Melrose could not have been profligate with news of the bird had he wanted to. “Salcombe.”
“Salcombe! That’s impossible!” Torquay was one thing. Salcombe was sheer caprice.
“Well, they’re not far apart, you must admit.”
Mainwaring interceded with introductions. Mr. Plant was made known to the Misses Craigie, Ernestine and Augusta.
Sisters, were they? Odd. But he supposed there was some small resemblance, some shadow-stamp the parents had left on the face of each. He inclined his head politely as he rose to take the hand Ernestine had shot out, like a spanner. It pumped Melrose’s own.
“Are you staying here? Visiting? You must join us. You could go the Gree
n Route.” She consulted her paper. “Here we are. You’d be with Sylvia and Augusta. Lucky for you, they’re seasoned birdwatchers.”
Sylvia Bodenheim at five A.M. Serve him right.
“Ernestine, Mr. Plant has simply come to Littlebourne to inspect some property. He’ll probably be gone before we meet.”
“It’s kind of you to invite me. What sort of binoculars do you use?” They were swinging on a strap across her bosom. He thought he recognized them as particularly good ones. There had been a dark patch in his life when he’d entertained himself for a season at Newmarket races. He’d gone the whole binocular spectrum.

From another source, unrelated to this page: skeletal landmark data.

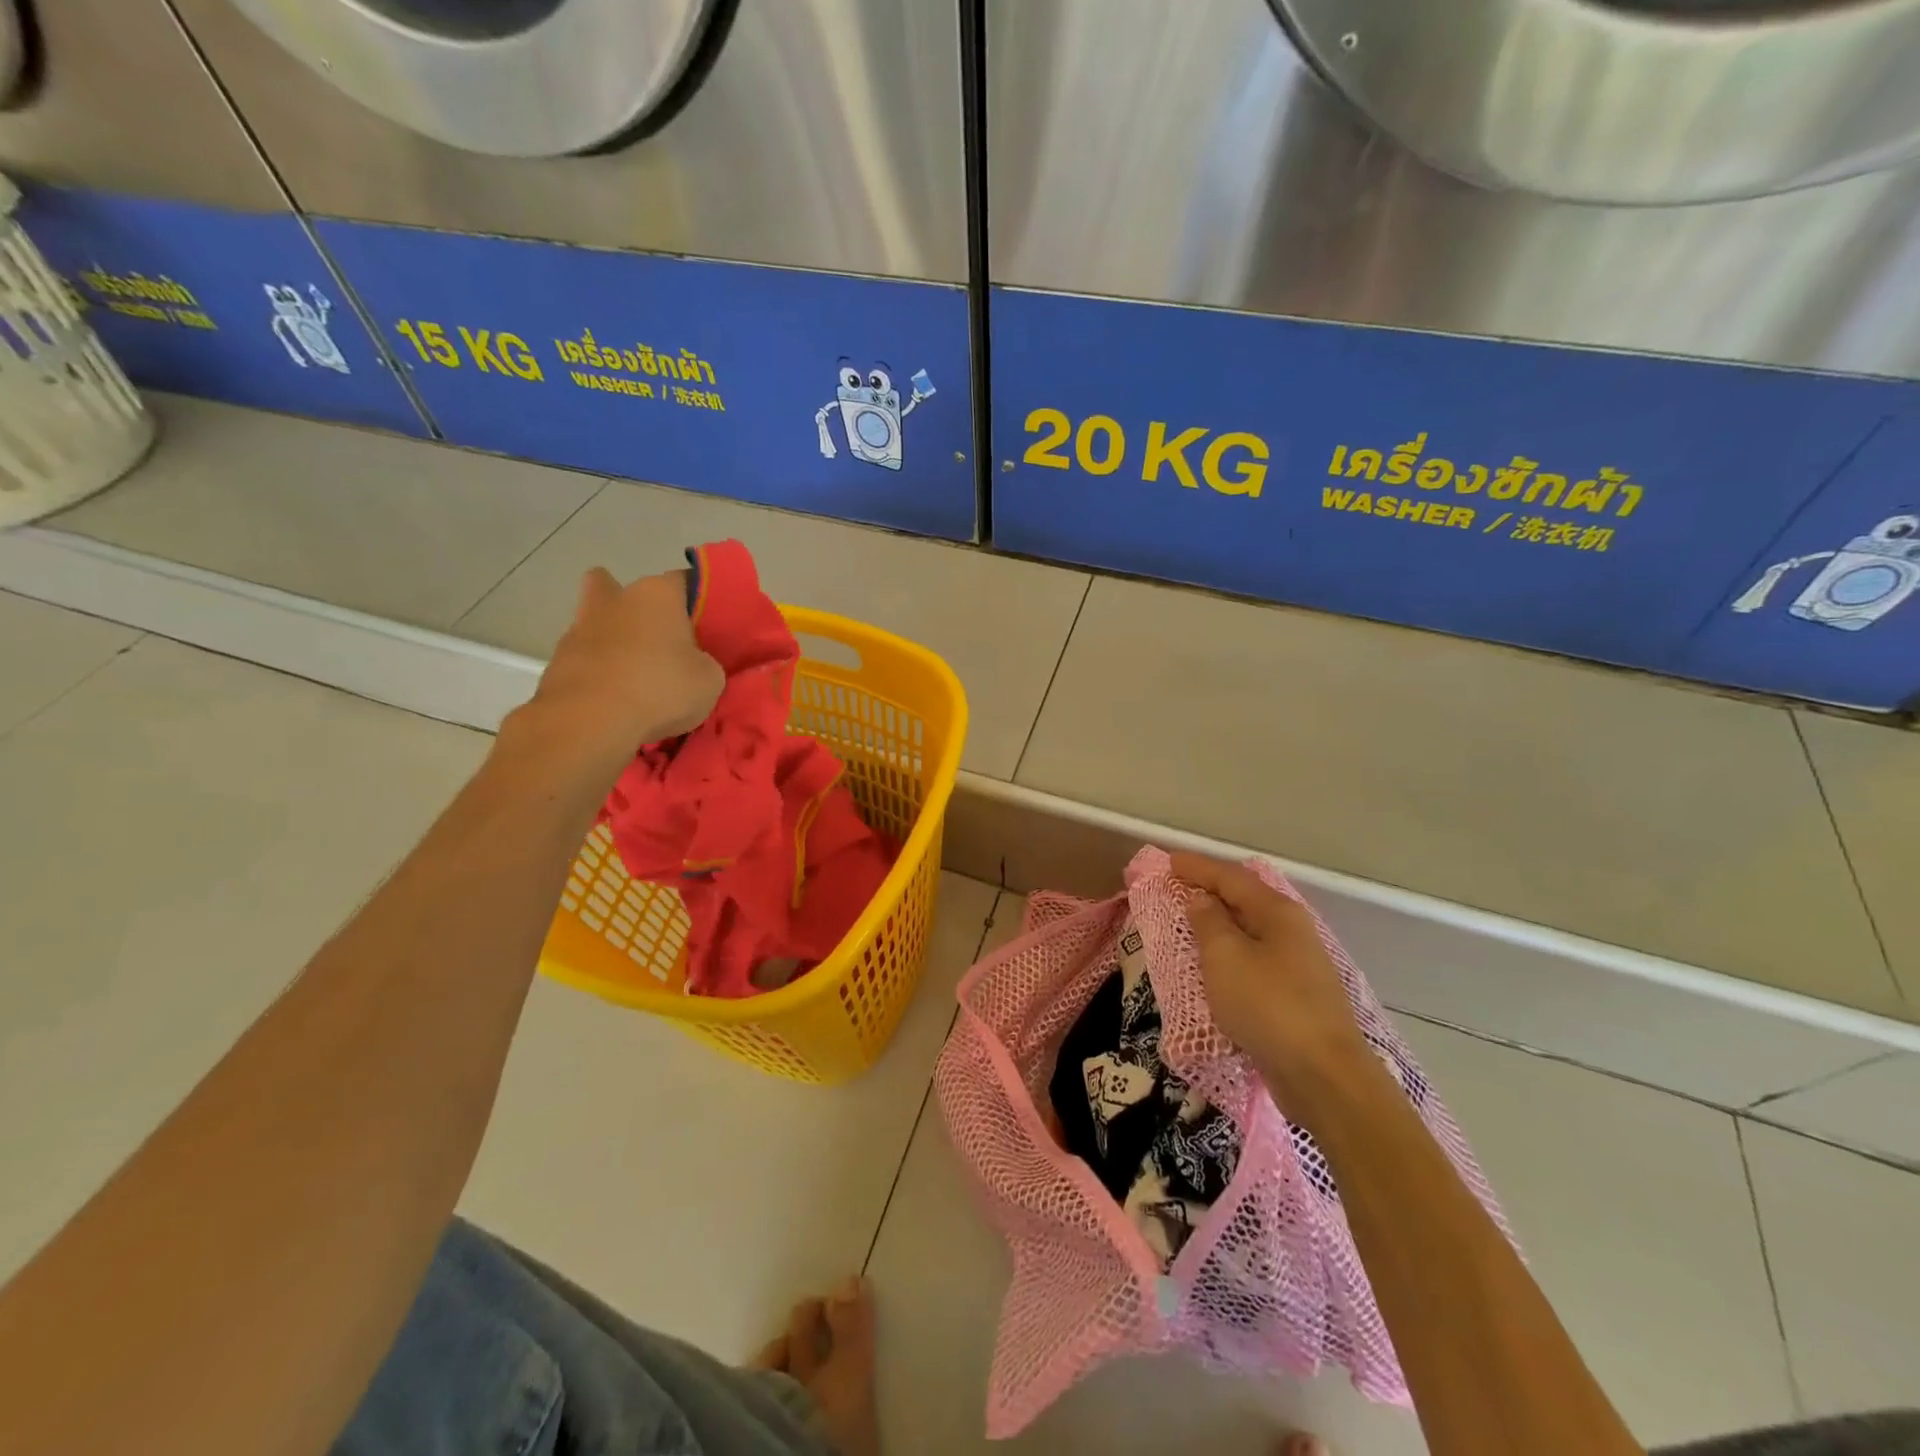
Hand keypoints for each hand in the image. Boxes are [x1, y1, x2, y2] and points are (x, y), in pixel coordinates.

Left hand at [506, 567, 724, 779]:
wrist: (589, 722)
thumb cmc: (660, 689)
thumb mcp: (709, 680)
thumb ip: (705, 663)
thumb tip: (693, 663)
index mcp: (658, 594)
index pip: (686, 581)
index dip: (698, 602)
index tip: (707, 627)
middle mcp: (617, 598)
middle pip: (625, 589)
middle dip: (639, 609)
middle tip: (660, 641)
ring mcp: (580, 627)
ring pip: (598, 621)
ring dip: (613, 639)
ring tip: (634, 673)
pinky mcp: (558, 660)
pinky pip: (586, 657)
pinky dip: (598, 670)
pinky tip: (614, 696)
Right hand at [1170, 852, 1388, 1128]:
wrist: (1324, 1077)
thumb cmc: (1268, 1006)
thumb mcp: (1225, 957)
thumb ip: (1209, 922)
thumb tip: (1202, 900)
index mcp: (1277, 913)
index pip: (1231, 877)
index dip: (1198, 867)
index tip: (1168, 860)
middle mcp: (1292, 931)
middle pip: (1245, 899)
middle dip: (1210, 890)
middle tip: (1176, 886)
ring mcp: (1298, 964)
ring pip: (1250, 930)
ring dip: (1220, 922)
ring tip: (1189, 920)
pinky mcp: (1296, 995)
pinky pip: (1254, 959)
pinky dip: (1230, 952)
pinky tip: (1216, 963)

“These? Oh, they’re Zeiss. Instant focus.” Handing Melrose a copy of her map, she said, “Have one in case you’re here. We’d soon put you in the picture. Good-bye Freddie!” They departed in a swirl of papers.
“Birdwatching seems quite a serious affair around here if it can supplant murder as a point of interest.”

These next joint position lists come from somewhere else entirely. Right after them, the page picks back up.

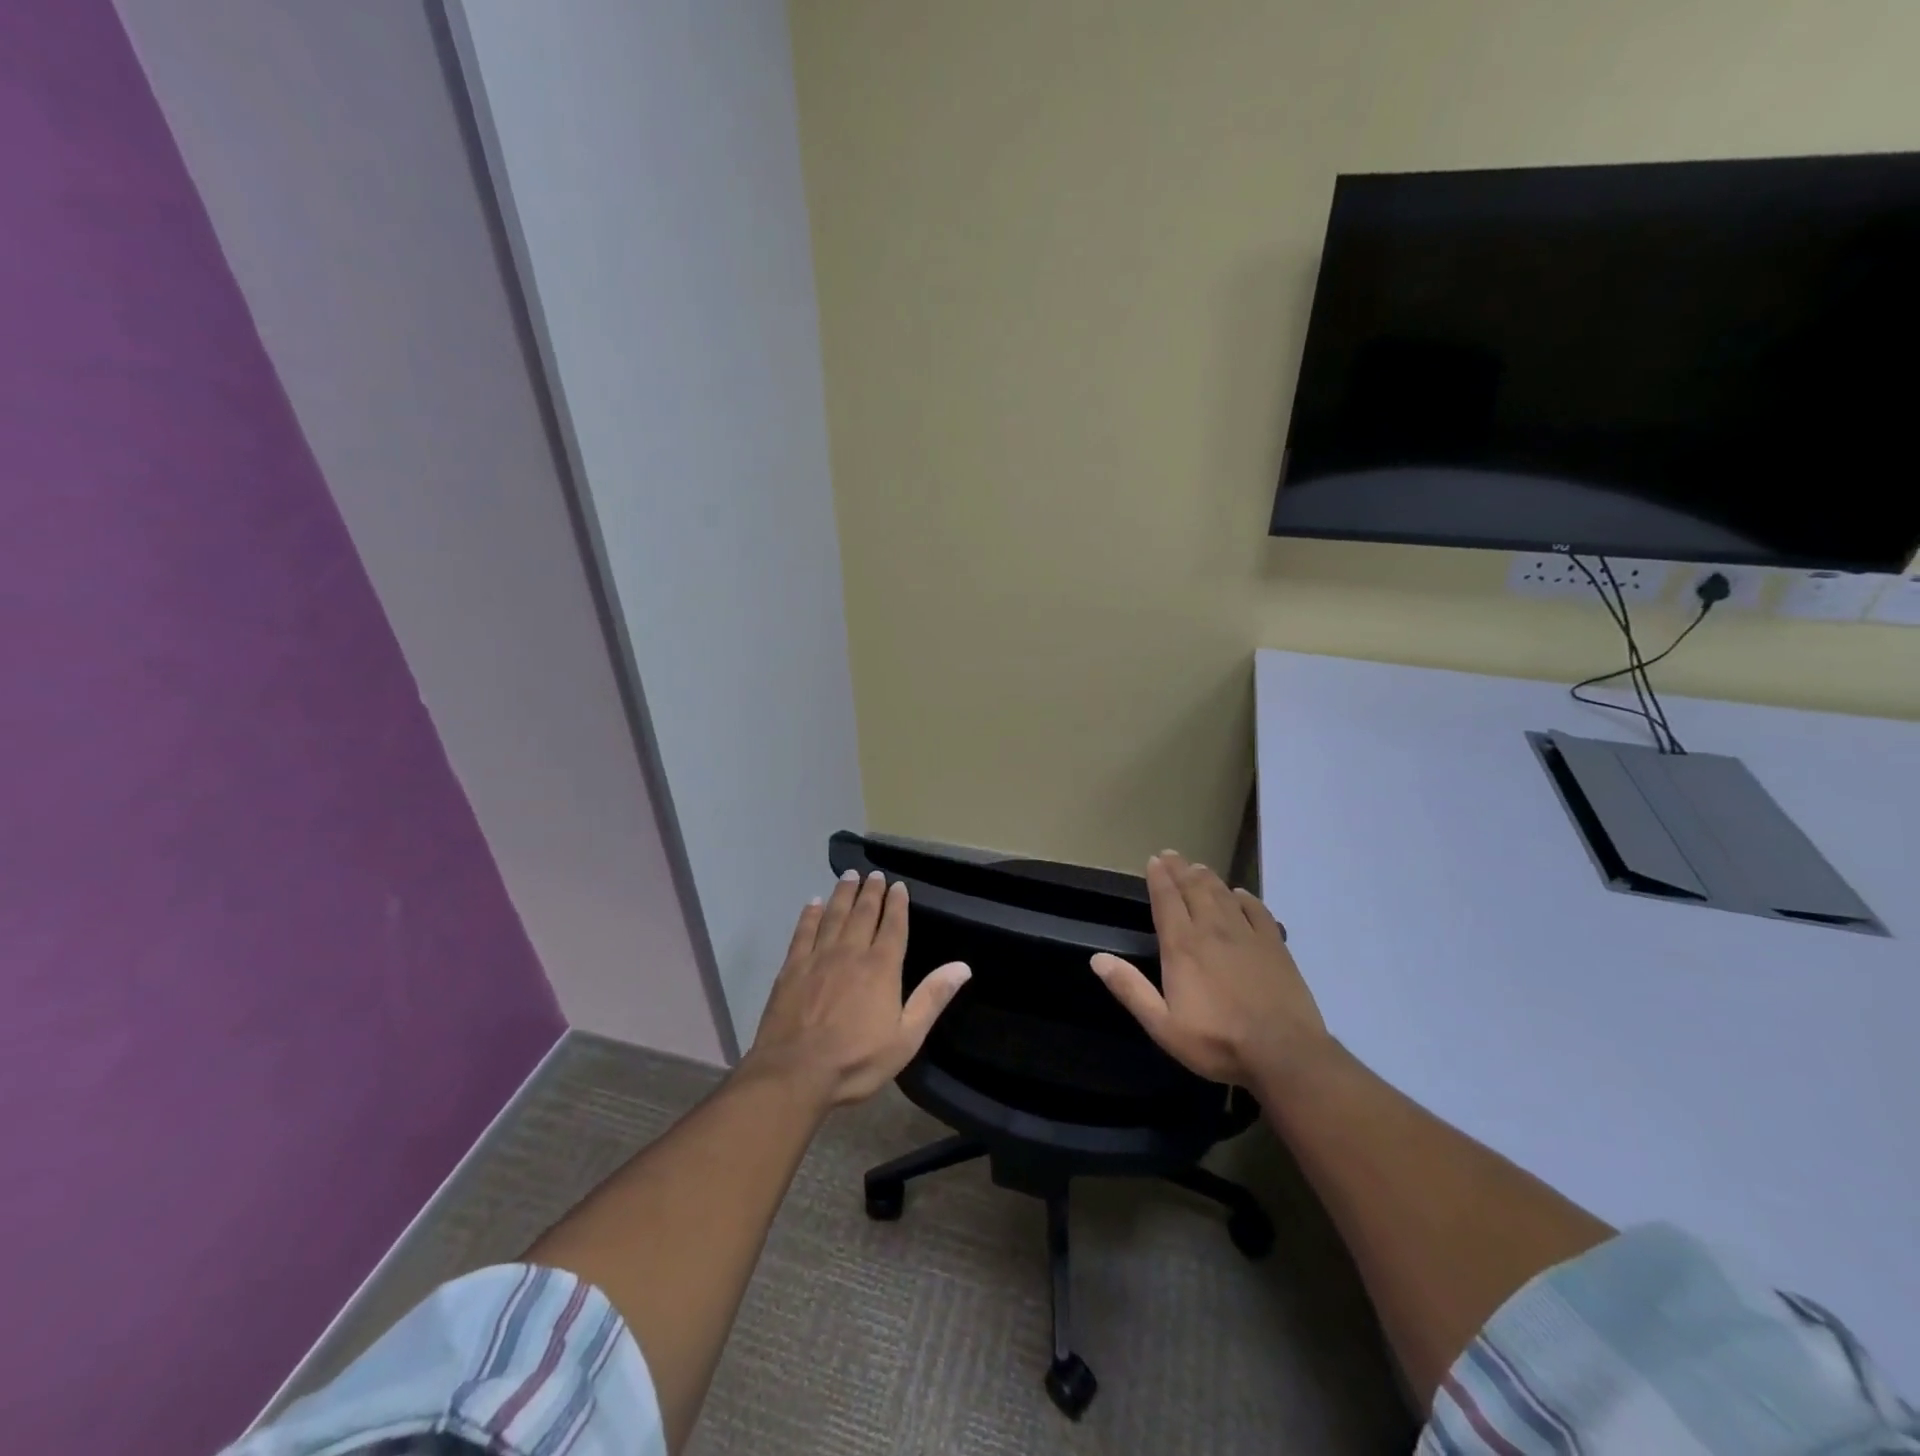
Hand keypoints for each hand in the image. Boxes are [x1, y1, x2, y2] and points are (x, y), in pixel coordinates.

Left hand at [746, 869, 971, 1107]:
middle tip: (874, 874)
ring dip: (843, 894)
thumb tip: (963, 966)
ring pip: (834, 916)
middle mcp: (850, 953)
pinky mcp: (791, 968)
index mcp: (881, 968)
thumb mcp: (906, 1037)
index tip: (898, 885)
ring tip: (849, 876)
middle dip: (871, 892)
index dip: (897, 904)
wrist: (794, 1073)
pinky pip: (803, 932)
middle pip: (863, 914)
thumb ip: (932, 998)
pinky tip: (813, 903)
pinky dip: (810, 915)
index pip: (893, 926)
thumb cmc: (856, 1060)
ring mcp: (818, 958)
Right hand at [1090, 851, 1329, 1087]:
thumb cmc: (1217, 1041)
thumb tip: (1097, 958)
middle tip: (1171, 854)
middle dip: (1180, 869)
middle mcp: (1212, 930)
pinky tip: (1240, 894)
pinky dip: (1245, 897)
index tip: (1154, 860)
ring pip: (1223, 894)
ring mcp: (1247, 934)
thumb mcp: (1162, 1025)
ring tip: (1198, 867)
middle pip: (1194, 889)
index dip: (1159, 877)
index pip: (1166, 900)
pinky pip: (1257, 910)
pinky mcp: (1275, 945)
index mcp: (1182, 946)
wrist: (1284, 1053)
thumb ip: (1130, 989)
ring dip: (1208, 877)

Mainwaring smiled. “Ernestine’s got enough enthusiasm for all of us. I doubt there’s a quarter-inch of wood she doesn’t know. It’s no wonder she found the body. She’s always out there.”
“Did she?” Melrose turned to look at the door through which she had just left. “It didn’t take her long to get over the shock.”

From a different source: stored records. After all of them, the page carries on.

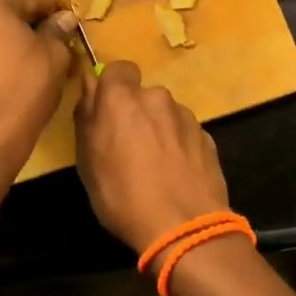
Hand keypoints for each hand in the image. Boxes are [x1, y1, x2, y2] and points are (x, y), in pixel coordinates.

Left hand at [0, 0, 77, 173]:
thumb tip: (64, 19)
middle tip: (51, 38)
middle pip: (4, 9)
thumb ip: (58, 29)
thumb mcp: (54, 54)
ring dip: (6, 36)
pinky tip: (8, 67)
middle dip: (27, 21)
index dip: (54, 8)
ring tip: (30, 56)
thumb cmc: (24, 86)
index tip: (68, 18)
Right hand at [75, 61, 229, 253]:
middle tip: (128, 147)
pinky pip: (184, 133)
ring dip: (159, 129)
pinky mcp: (207, 136)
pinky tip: (175, 175)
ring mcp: (186, 116)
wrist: (185, 226)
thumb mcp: (88, 161)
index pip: (118, 69)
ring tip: (155, 167)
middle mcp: (157, 97)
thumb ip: (87, 116)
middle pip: (142, 94)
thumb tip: (89, 86)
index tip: (107, 111)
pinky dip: (178, 146)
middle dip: (135, 112)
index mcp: (122, 98)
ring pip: (165, 114)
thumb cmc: (123, 195)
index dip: (112, 87)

Through the window, he saw a dark-haired woman pass by, wave in at Mainwaring, pause as if deciding whether to enter, and then turn away. She appeared to be studying the tree outside the door.
“I must be going,” said Melrose.
“You’ll be in touch?”
“Oh, certainly. Stonington sounds just the ticket.”
But as he walked out the door, he was not thinking of Stonington. He was thinking of the Craigie woman. Given her wood-haunting predilections, he wondered that it didn’t make her nervous to be walking about with those binoculars for all the world to see.
IV
The dark-haired woman was still inspecting the fruit tree.
“I dislike pollarded trees, don’t you?” asked Melrose.
“Umm? Oh—” Her surprise that such a person as he existed was clearly feigned. “Yes. I was thinking it’s got some sort of disease.”